__Exercise prompt__
Each line shown below should be copied exactly.

__Exercise data__
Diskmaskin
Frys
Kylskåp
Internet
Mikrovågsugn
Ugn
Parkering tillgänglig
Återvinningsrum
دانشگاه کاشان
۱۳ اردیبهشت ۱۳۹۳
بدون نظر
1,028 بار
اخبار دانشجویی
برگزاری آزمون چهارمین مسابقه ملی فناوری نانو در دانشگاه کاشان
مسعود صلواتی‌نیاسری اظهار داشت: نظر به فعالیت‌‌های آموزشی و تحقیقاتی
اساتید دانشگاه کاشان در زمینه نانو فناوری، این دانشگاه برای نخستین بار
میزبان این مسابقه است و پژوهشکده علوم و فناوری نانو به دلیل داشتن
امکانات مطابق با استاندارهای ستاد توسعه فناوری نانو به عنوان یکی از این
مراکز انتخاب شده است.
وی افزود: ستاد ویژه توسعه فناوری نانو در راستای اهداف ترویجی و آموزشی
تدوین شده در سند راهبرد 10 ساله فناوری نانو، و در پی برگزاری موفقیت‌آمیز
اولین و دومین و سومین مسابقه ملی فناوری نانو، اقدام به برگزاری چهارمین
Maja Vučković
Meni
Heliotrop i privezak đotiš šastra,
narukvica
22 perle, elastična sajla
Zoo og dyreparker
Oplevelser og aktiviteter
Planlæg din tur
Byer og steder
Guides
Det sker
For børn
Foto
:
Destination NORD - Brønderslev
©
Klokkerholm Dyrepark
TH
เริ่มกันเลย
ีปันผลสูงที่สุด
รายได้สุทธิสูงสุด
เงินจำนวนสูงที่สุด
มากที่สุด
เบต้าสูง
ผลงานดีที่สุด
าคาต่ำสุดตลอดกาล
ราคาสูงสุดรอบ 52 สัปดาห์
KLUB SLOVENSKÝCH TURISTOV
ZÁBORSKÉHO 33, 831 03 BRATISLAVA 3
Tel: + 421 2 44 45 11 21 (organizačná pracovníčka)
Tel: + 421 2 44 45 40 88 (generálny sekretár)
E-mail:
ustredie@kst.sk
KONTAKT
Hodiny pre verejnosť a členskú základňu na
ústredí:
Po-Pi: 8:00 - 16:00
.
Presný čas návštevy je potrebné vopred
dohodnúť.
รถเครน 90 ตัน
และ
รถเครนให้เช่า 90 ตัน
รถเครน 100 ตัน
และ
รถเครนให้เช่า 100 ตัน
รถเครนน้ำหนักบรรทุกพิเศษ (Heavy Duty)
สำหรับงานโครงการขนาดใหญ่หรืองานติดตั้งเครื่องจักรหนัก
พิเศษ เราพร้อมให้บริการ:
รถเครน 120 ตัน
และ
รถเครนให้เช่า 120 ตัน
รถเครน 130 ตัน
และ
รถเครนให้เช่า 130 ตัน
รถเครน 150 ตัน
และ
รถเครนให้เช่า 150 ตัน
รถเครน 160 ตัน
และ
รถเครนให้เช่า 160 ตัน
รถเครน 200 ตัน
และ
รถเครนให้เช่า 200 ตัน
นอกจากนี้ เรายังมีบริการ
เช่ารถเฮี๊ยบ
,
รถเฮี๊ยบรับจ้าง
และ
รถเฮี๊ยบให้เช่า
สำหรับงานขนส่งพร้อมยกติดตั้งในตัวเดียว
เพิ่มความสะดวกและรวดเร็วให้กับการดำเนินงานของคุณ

__Exercise output__
Diskmaskin
Frys
Kylskåp
Internet
Mikrovågsugn
Ugn
Parkering tillgänglig
Återvinningsrum
دانشگاه کاشان
۱۳ اردیبهشت ۱۳۹۳
بدون نظر
1,028 بار
اخبار دانشجویی
برگزاری آزمون چهارمین مسابقه ملی فناوری نانو در دانشگاه کاشان
مسعود صلواتی‌نیاسری اظهار داشت: نظر به فعالیت‌‌های آموزشی و تحقیقاتی
اساتید دانشگاه کاشان در زمینه نانو فناوری، این دانشگاه برای نخستین بار
میزبان این مسابقه است و پژوهشکده علوم و فناوری نانو به دلیل داشتن
امکانات مطابق با استاندارهای ستاد توسعه فناوری نانو به عنوان یکی از این
مراکز انتخاب شده است.
وی افزود: ستاد ویژه توسعه فناوری نانو در راستای اهداف ترویجی و آموزشی
تدوین شده در سند راهبرد 10 ساله فناوری نانو، و در پی برگزاری موفقیت‌آمیز
اولین و دومین و سومین مسابقه ملی فناوری نانو، اقدام به برگزاری چهارمین
Maja Vučković
Meni
Heliotrop i privezak đotiš šastra,
narukvica
22 perle, elastična sajla
Zoo og dyreparker
Oplevelser og aktiviteter
Planlæg din tur
Byer og steder
Guides
Det sker
For børn
Foto
:
Destination NORD - Brønderslev
©
Klokkerholm Dyrepark
TH
เริ่มกันเลย
ีปันผลสูงที่สุด
รายได้สุทธิสูงสุด
เงินจำนวนสูงที่สุด
มากที่สุด
เบต้าสูง
ผลงานดีที่สุด
าคาต่ำสุดตลอดกาล
ราคาสูงสุดรอบ 52 สัปดาห์
KLUB SLOVENSKÝCH TURISTOV
ZÁBORSKÉHO 33, 831 03 BRATISLAVA 3
Tel: + 421 2 44 45 11 21 (organizačná pracovníčka)
Tel: + 421 2 44 45 40 88 (generálny sekretár)
E-mail:
ustredie@kst.sk
KONTAKT
Hodiny pre verejnosť a členskú základňu na
ústredí:
Po-Pi: 8:00 - 16:00
.
Presný čas návštevy je potrebné vopred
dohodnúť.
รถเครน 90 ตัน
และ
รถเครนให้เช่า 90 ตัน
รถเครน 100 ตัน
และ
รถเครนให้เช่า 100 ตัน
รถเครนน้ำหนักบรรทุกพิเศษ (Heavy Duty)
สำหรับงานโครงการขนาดใหญ่หรืองานติดตั้งเครื่องจักรหนัก
พิเศษ เราพร้อมให้บริการ:
รถเครน 120 ตัน
และ
รถเครนให้เช่า 120 ตัน
รถเครน 130 ตัน
และ
รถเครนให้เช่า 130 ตัน
รถเครน 150 ตัน
และ
รถเครนให้เช่า 150 ตัน
รถเครน 160 ตัน
และ
รถเครนให้เช่า 160 ตัน
รถเครน 200 ตัน
และ
รถเครนให้เช่า 200 ตัน
นอกจากนี้ เรายังมีบริการ
เช่ารถเฮี๊ยบ
,
รถเฮี๊ยบรับจ้าง
และ
รถเฮี๊ยบให้เช่า
สำหรับงานขนส่งพร้อมยกติดตั้งในตัวเดียว
เพิ่มความสะดวกและรวดเร็วให้กับการดำเนินงานของคุณ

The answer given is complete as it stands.